前記組成物が、少なくとも３ヶ月間４℃で保存した場合、1.0 log未満の効力損失を示す、請求項４に記載の冷蔵庫安定型インフルエンザウイルス組成物。
前記組成物が、少なくとも３ヶ月間４℃で保存した場合、1.0 log未満の効力損失を示す、請求項５、６または７に記載の冷蔵庫安定型インフルエンザウイルス組成物。
前記組成物が、低温適合性温度感受性弱毒化インフルエンザウイルスをさらに含む、請求項８に記載の冷蔵庫安定型インフルエンザウイルス組成物。
請求項７に記載の冷蔵庫安定型インフルエンザウイルス組成物を含む、免疫原性組成物。
請求項９に記載の冷蔵庫安定型インフルエンザウイルス組成物を含む、免疫原性組成物。
請求項１０に記載の免疫原性組成物を含む、ワクチン。
請求項１１に記載の免疫原性組成物を含む、ワクチン。
前記インフルエンザウイルスが、下記インフルエンザウイルス：A/Ann Arbor/6/60およびB/Ann Arbor/1/66のうち１以上の遺伝的バックボーンを含む、請求項１に記載の方法。

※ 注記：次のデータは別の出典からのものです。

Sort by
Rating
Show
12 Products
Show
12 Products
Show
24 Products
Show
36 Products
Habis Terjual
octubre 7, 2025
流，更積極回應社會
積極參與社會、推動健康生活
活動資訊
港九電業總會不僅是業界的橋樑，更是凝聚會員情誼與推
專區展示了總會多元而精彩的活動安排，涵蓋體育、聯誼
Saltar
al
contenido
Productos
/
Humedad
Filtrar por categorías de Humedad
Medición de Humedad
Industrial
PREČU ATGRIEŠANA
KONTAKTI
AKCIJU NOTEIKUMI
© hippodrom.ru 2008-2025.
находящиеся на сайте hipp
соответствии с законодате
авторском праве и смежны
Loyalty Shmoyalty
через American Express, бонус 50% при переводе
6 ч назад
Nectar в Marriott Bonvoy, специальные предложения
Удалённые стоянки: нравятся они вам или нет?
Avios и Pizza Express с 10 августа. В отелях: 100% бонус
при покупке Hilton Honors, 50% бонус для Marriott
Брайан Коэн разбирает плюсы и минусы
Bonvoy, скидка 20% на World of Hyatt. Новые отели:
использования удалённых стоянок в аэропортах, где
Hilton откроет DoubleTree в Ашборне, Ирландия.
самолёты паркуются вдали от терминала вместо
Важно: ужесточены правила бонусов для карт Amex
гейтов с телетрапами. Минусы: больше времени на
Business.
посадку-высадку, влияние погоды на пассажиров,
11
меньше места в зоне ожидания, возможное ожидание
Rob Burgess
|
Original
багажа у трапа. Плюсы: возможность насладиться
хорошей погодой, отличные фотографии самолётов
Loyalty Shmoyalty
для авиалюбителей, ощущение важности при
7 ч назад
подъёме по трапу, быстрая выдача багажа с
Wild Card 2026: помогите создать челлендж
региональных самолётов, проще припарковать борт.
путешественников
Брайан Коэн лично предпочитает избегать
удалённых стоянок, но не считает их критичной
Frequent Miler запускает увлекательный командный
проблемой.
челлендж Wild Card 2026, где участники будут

請求項１４に記載の方法により製造された冷蔵庫安定型インフルエンザウイルス組成物。
請求項１５に記載の冷蔵庫安定型インフルエンザウイルス組成物を含む、免疫原性組成物。
請求項１６に記載の免疫原性組成物を含む、ワクチン。
少なくとも１つの生きたインフルエンザウイルスを含む冷蔵庫安定型免疫原性組成物であって、３ヶ月間４〜８℃で保存した場合、1.0 log未満の効力損失を示す、上記組成物。

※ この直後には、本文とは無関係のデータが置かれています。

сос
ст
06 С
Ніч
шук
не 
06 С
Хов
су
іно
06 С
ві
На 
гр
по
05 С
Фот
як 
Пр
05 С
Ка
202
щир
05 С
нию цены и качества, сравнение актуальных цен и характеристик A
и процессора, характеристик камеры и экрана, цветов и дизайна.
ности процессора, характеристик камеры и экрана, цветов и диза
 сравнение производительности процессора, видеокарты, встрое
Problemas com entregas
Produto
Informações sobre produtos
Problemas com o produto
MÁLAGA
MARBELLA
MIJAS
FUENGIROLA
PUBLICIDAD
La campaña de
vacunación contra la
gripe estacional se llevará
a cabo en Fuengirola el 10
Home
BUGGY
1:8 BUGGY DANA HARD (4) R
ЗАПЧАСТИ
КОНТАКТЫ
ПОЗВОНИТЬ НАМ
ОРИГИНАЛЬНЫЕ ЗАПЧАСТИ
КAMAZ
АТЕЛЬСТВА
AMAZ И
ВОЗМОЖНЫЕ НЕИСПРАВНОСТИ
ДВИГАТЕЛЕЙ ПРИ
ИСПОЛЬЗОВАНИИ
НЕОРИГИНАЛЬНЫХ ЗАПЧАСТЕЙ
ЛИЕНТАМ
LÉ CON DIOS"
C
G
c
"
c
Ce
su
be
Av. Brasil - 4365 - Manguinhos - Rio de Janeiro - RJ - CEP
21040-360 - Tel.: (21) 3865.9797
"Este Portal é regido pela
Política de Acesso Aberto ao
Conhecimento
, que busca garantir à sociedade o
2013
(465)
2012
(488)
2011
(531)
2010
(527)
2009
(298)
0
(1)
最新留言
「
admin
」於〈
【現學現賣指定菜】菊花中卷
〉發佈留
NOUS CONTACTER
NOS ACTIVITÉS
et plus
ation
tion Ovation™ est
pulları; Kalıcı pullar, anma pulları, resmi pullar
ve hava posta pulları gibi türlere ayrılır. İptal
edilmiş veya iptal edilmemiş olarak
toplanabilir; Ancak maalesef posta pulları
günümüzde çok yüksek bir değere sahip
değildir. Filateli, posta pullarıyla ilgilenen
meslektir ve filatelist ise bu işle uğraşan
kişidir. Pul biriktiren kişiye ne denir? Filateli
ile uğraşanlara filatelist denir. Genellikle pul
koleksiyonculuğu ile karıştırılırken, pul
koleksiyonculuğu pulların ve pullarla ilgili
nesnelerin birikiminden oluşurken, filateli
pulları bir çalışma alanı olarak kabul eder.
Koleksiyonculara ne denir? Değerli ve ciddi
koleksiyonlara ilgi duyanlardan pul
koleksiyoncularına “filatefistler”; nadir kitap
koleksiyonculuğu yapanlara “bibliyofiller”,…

12ヶ月間４〜８℃で保存した場合、1.0 log未満の効力損失を示す、請求項１８に記載の冷蔵庫安定型免疫原性組成物。
３種のインフルエンザウイルス株を含む、請求項１８または１９に記載の冷蔵庫安定型免疫原性組成物。
請求項１８、１９または２０に記載の冷蔵庫安定型免疫原性組成物を含む、ワクチン。